Local workers, labor leaders, clergy, and community members gathered on April 26, to honor dozens of workers who died on the job over the past year. This year’s commemoration took place on the corner of 8th Avenue and 23rd Street, near the site where an Uber driver, 45-year-old Bing Wan, was killed in a hit-and-run in October.
During the program, workers called attention to the continuing need for increased safety protections and workplace rights, as well as the importance of proper training standards.
A report released by the AFL-CIO in April found that, at the Occupational Safety and Health Administration, the number of job safety inspectors is at its lowest level since the 1970s. In 2017, nearly 3.5 million workers across all industries had work-related injuries and illnesses that were reported by employers. Due to limitations in the reporting system and widespread under-reporting, the true toll is estimated to be two to three times greater – or 7 million to 10.5 million injuries and illnesses a year.
At the event, Brendan Sexton, Executive Director of the Independent Drivers Guild, which represents and advocates for more than 70,000 app-based drivers in New York City, remembered the driver who was killed on the job nearby.

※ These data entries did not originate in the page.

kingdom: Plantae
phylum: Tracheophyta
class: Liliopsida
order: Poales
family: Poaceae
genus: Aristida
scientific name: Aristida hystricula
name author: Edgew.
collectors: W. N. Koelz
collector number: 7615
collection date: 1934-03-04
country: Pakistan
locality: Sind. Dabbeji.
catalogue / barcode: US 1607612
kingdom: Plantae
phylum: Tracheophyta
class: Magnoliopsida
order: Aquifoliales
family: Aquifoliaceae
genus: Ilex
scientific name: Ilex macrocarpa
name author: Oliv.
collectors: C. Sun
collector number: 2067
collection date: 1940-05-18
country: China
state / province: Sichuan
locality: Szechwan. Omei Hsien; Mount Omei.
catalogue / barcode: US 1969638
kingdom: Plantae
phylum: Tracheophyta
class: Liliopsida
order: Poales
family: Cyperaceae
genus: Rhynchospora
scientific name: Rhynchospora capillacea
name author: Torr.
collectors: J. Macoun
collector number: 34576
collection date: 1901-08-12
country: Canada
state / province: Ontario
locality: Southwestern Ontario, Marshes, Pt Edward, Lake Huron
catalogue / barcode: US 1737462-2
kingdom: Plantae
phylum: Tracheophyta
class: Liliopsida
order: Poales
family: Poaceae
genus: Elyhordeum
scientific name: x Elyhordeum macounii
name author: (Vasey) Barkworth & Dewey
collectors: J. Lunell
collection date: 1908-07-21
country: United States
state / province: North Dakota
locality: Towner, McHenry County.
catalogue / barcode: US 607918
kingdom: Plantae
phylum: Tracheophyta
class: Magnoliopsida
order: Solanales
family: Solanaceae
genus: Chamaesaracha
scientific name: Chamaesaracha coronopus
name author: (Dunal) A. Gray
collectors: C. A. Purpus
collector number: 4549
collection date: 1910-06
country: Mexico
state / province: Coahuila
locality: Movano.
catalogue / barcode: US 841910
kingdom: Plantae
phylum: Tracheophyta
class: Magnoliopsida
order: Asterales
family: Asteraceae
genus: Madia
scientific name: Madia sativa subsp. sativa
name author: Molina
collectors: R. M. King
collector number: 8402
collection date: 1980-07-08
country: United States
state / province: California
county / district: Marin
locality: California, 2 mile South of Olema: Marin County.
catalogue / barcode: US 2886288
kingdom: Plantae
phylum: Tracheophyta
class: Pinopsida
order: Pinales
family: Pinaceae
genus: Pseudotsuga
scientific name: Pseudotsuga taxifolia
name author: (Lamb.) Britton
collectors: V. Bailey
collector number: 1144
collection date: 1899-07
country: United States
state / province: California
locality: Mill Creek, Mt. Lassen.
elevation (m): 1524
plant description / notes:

“Bing Wan was a hardworking driver and beloved father struck down before his time. We have mourned the loss of too many for-hire vehicle drivers in the last two years,” said Sexton. “Whether struck by reckless drivers, like Wan, stabbed to death like Ganiou Gandonou, or by taking their own lives under the financial strain of this industry, like Drivers Guild members Doug Schifter, Fausto Luna, and Lu Wu. In their memories, we will continue fighting to improve safety and working conditions and support the health and wellness of for-hire vehicle drivers and all workers who serve our city.”